INSTRUCTION. The data below should be copied over with complete accuracy.

MATERIALS PROVIDED.

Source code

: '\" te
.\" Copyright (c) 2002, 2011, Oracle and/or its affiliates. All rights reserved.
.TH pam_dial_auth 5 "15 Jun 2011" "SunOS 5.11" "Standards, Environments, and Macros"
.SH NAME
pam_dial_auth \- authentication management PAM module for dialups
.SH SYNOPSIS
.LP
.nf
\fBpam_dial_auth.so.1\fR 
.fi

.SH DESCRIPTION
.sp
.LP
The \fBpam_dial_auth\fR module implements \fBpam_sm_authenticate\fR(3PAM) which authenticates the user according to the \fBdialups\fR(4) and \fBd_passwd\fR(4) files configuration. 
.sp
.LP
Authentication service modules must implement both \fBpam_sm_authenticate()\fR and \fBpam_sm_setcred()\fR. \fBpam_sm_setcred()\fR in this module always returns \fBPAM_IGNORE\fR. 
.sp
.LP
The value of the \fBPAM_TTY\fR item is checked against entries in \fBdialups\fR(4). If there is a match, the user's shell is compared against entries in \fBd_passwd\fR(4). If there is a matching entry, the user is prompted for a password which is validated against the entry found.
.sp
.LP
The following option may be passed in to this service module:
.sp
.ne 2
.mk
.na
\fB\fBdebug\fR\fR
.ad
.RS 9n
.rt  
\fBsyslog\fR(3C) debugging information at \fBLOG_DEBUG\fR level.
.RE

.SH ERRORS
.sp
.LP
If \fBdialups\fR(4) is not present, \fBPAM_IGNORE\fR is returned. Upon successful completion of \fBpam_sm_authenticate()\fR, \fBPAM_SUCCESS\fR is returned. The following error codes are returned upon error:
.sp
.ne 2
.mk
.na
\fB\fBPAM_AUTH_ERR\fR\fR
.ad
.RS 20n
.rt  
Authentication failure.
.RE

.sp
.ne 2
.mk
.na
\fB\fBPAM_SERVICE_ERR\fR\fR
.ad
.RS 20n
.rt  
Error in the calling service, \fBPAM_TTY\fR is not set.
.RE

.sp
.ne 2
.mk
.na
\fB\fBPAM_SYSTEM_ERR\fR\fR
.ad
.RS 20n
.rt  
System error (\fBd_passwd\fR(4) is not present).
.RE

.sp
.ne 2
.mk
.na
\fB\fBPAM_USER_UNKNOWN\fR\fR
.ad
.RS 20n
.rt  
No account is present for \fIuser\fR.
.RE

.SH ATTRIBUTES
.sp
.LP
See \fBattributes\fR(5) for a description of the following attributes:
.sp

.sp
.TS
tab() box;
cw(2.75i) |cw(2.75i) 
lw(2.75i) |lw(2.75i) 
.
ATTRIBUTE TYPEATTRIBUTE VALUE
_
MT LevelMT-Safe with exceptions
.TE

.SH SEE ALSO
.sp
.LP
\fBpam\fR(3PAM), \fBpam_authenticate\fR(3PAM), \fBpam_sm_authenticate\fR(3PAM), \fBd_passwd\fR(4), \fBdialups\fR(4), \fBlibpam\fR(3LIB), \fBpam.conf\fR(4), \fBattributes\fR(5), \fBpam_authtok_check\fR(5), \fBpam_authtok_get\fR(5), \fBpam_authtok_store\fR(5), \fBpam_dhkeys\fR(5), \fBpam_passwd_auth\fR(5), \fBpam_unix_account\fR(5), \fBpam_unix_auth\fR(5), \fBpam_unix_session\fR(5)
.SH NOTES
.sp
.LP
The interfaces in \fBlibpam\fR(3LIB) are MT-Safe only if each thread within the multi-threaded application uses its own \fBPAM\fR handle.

TASK RESULT.
Source code

: '\" te
.\" Copyright (c) 2002, 2011, Oracle and/or its affiliates. All rights reserved.
.TH pam_dial_auth 5 "15 Jun 2011" "SunOS 5.11" "Standards, Environments, and Macros"
.SH NAME
pam_dial_auth \- authentication management PAM module for dialups
.SH SYNOPSIS
.LP
.nf
\fBpam_dial_auth.so.1\fR 
.fi

.SH DESCRIPTION
.sp
.LP
The \fBpam_dial_auth\fR module implements \fBpam_sm_authenticate\fR(3PAM) which authenticates the user according to the \fBdialups\fR(4) and \fBd_passwd\fR(4) files configuration. 
.sp
.LP
Authentication service modules must implement both \fBpam_sm_authenticate()\fR and \fBpam_sm_setcred()\fR. \fBpam_sm_setcred()\fR in this module always returns \fBPAM_IGNORE\fR. 
.sp
.LP
The value of the \fBPAM_TTY\fR item is checked against entries in \fBdialups\fR(4). If there is a match, the user's shell is compared against entries in \fBd_passwd\fR(4). If there is a matching entry, the user is prompted for a password which is validated against the entry found.
.sp
.LP
The following option may be passed in to this service module:
.sp
.ne 2
.mk
.na
\fB\fBdebug\fR\fR
.ad
.RS 9n
.rt  
\fBsyslog\fR(3C) debugging information at \fBLOG_DEBUG\fR level.
.RE

.SH ERRORS
.sp
.LP
If \fBdialups\fR(4) is not present, \fBPAM_IGNORE\fR is returned. Upon successful completion of \fBpam_sm_authenticate()\fR, \fBPAM_SUCCESS\fR is returned. The following error codes are returned upon error:
.sp
.ne 2
.mk
.na
\fB\fBPAM_AUTH_ERR\fR\fR
.ad
.RS 20n
.rt  
Authentication failure.
.RE

.sp
.ne 2
.mk
.na
\fB\fBPAM_SERVICE_ERR\fR\fR
.ad
.RS 20n
.rt  
Error in the calling service, \fBPAM_TTY\fR is not set.
.RE

.sp
.ne 2
.mk
.na
\fB\fBPAM_SYSTEM_ERR\fR\fR
.ad
.RS 20n
.rt  
System error (\fBd_passwd\fR(4) is not present).
.RE

.sp
.ne 2
.mk
.na
\fB\fBPAM_USER_UNKNOWN\fR\fR
.ad
.RS 20n
.rt  
No account is present for \fIuser\fR.
.RE

.SH ATTRIBUTES
.sp
.LP
See \fBattributes\fR(5) for a description of the following attributes:
.sp

.sp
.TS
tab() box;
cw(2.75i) |cw(2.75i) 
lw(2.75i) |lw(2.75i) 
.
ATTRIBUTE TYPEATTRIBUTE VALUE
_
MT LevelMT-Safe with exceptions
.TE

.SH SEE ALSO
.sp
.LP
\fBpam\fR(3PAM), \fBpam_authenticate\fR(3PAM), \fBpam_sm_authenticate\fR(3PAM), \fBd_passwd\fR(4), \fBdialups\fR(4), \fBlibpam\fR(3LIB), \fBpam.conf\fR(4), \fBattributes\fR(5), \fBpam_authtok_check\fR(5), \fBpam_authtok_get\fR(5), \fBpam_authtok_store\fR(5), \fBpam_dhkeys\fR(5), \fBpam_passwd_auth\fR(5), \fBpam_unix_account\fR(5), \fBpam_unix_auth\fR(5), \fBpam_unix_session\fR(5)
.SH NOTES
.sp
.LP
The interfaces in \fBlibpam\fR(3LIB) are MT-Safe only if each thread within the multi-threaded application uses its own \fBPAM\fR handle.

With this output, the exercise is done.